Thursday, December 22, 2005

Edith Webster’s Final Curtain Call

People die everyday, some die in more dramatic ways than others, one of those is the subject of this instalment...

November 10th 1986, 60-year-old veteran stage actress Edith Webster gave her final performance in the off-Broadway play The Drunkard. She had played the same role for the entire eight year run of the show. Her role was that of an elderly grandmother, she received very good reviews for her performance. The script directions called for her to sing the song "Please Don't Talk About Me When I'm Gone" and then to collapse to the floor.
In her final performance everything had gone very well and just as she finished perhaps her best rendition ever of "Please Don't Talk About Me When I'm Gone" she collapsed to the floor just as she had countless other times. The audience came to its feet and applauded as the actress lie there motionless.
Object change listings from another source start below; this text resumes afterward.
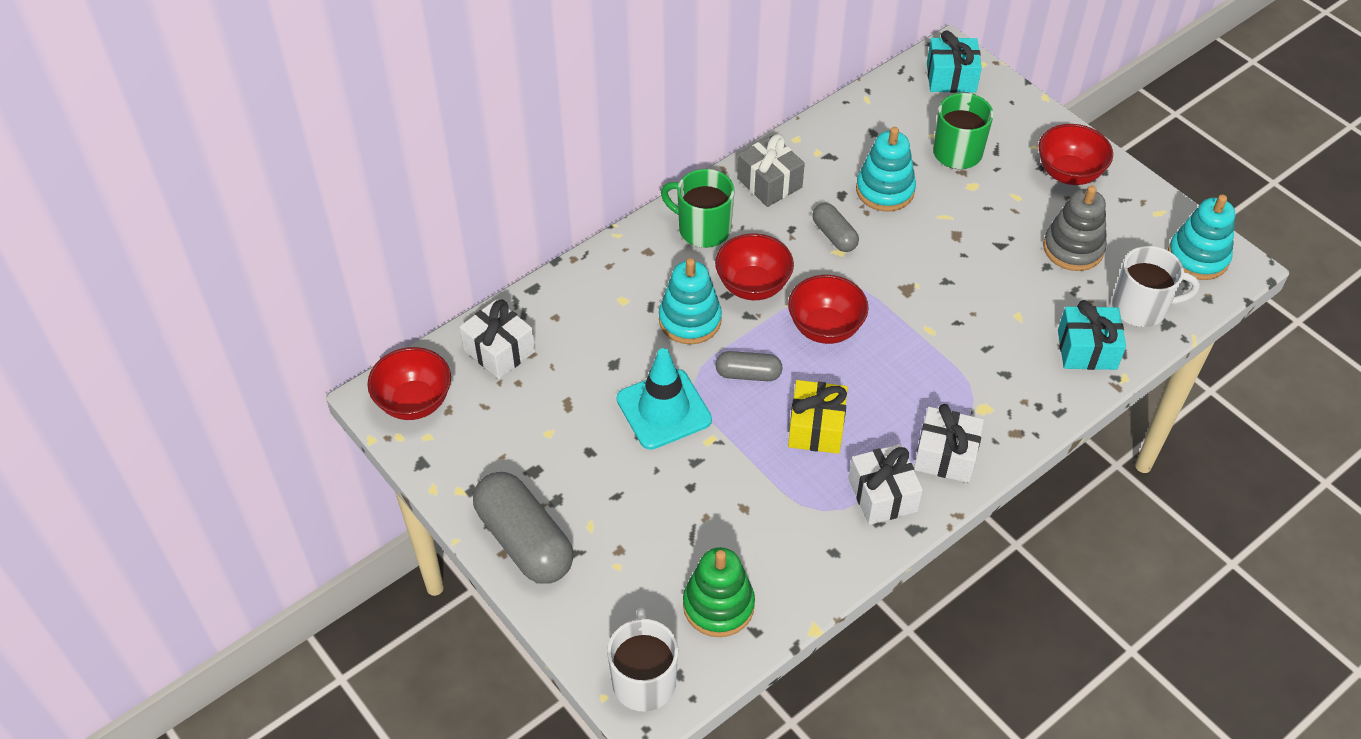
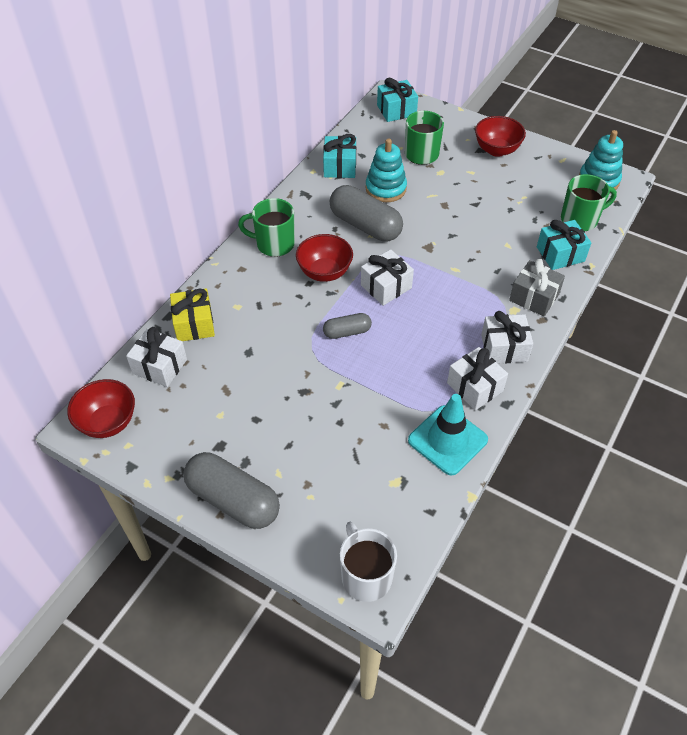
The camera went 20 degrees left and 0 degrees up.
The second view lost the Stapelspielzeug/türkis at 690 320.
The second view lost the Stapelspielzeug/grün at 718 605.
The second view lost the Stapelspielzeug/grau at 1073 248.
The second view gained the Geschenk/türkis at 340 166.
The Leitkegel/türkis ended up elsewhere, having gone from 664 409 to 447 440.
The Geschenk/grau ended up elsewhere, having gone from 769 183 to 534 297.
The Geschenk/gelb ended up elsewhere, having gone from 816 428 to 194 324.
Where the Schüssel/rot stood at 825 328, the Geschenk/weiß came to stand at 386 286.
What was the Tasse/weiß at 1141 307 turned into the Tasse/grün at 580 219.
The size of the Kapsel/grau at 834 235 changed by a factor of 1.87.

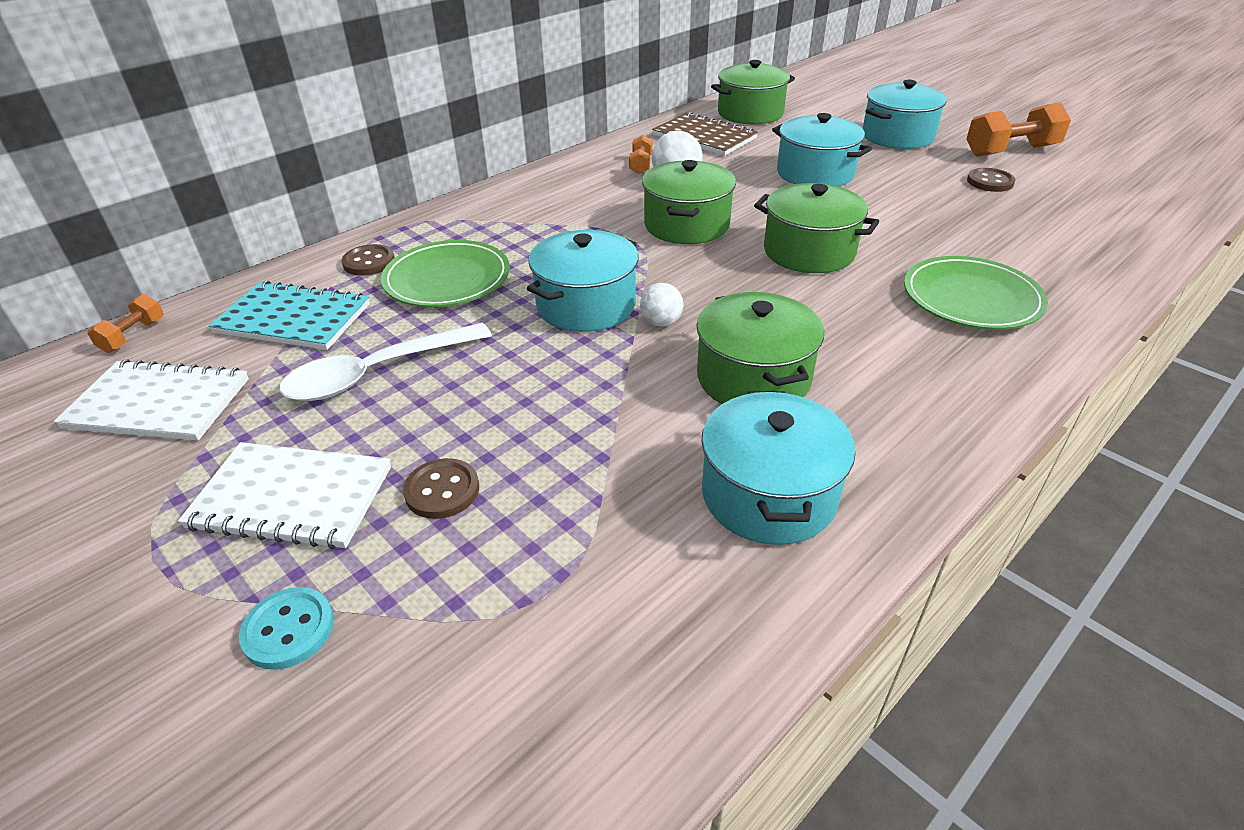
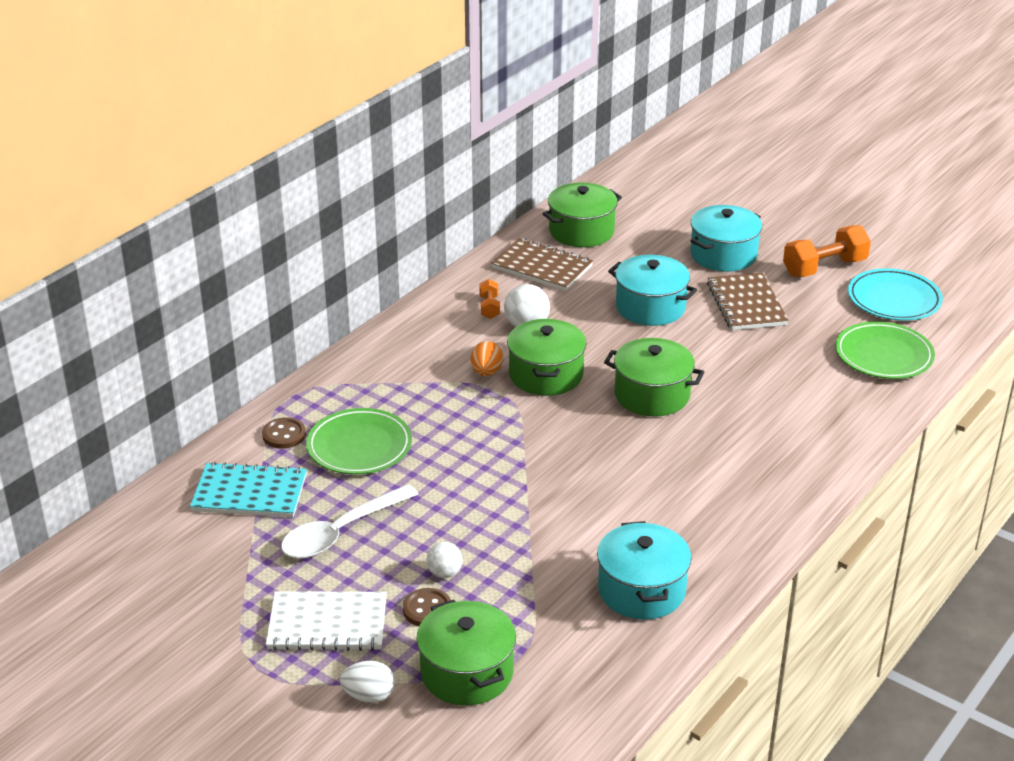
The camera went 10 degrees left and 5 degrees down.
The second view lost the Notizbuch/weiß at 158 404.
The second view lost the Hantel/orange at 133 336.
The second view lost the Kochtopf/türkis at 586 305.
The second view lost the Knopf/braun at 990 182.
The second view gained the Ei/orange at 486 372.
The second view gained the Notizbuch/braun at 746 304.
The second view gained the Teller/türkis at 894 299.
The Ball/weiß ended up elsewhere, having gone from 661 322 to 444 573.
The Kochtopf/grün ended up elsewhere, having gone from 753 378 to 467 672.
The Teller/grün ended up elsewhere, having gone from 971 298 to 883 355.
Where the Knopf/türkis stood at 289 630, the Ei/weiß came to stand at 369 696.

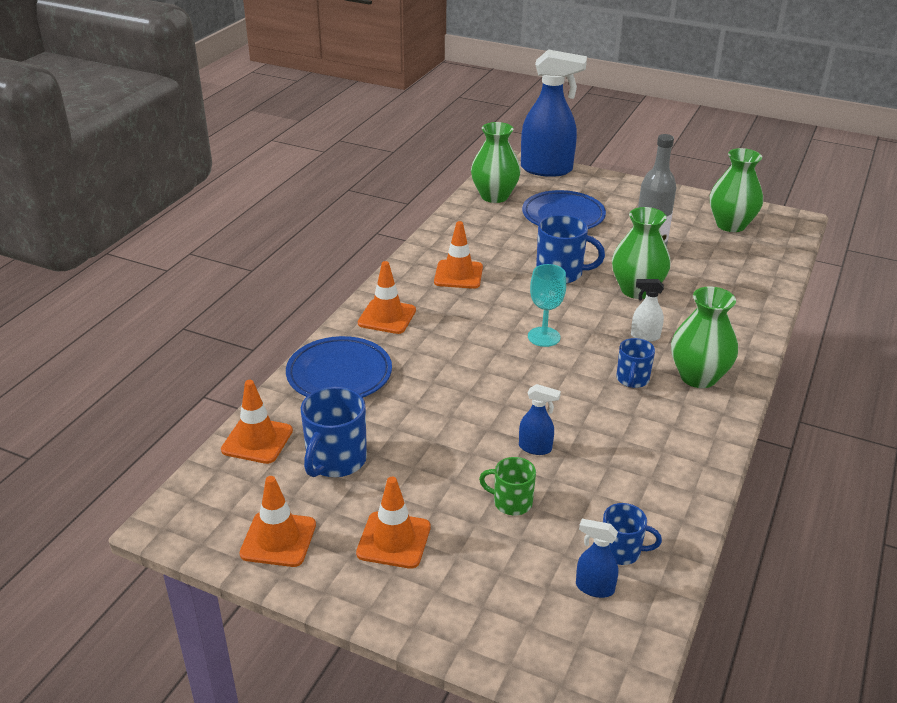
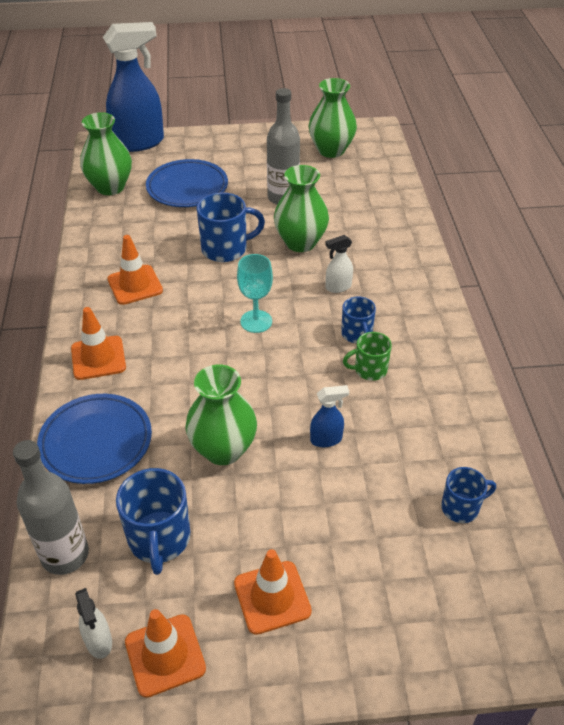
The camera went 30 degrees left and 10 degrees up.
The second view lost the Sprühflasche/blau at 594 588.
The second view gained the Sprühflasche/weiß at 99 641.
The Tasse/grün ended up elsewhere, having gone from 511 502 to 369 370.
The Vase/grün ended up elsewhere, having gone from 698 377 to 223 449.
Where the Leitkegel/orange stood at 257 440, the Flasche/grau came to stand at 65 555.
As the raucous applauds continued Edith Webster ACTUALLY DIED! The audience thinking it was all just a part of the play continued to clap, at first even drowning out the cries for a doctor for other performers and production people. It took some time before they realized that the death was not an act but was in fact a real death. The applause stopped and most of those in attendance joined in prayer.

What a truly weird death. Edith was taken to a nearby hospital and was here pronounced dead. Just think about it, this actress collapsed on stage for her scripted death scene and suffered an unscripted fatal heart attack. What a weird world we inhabit.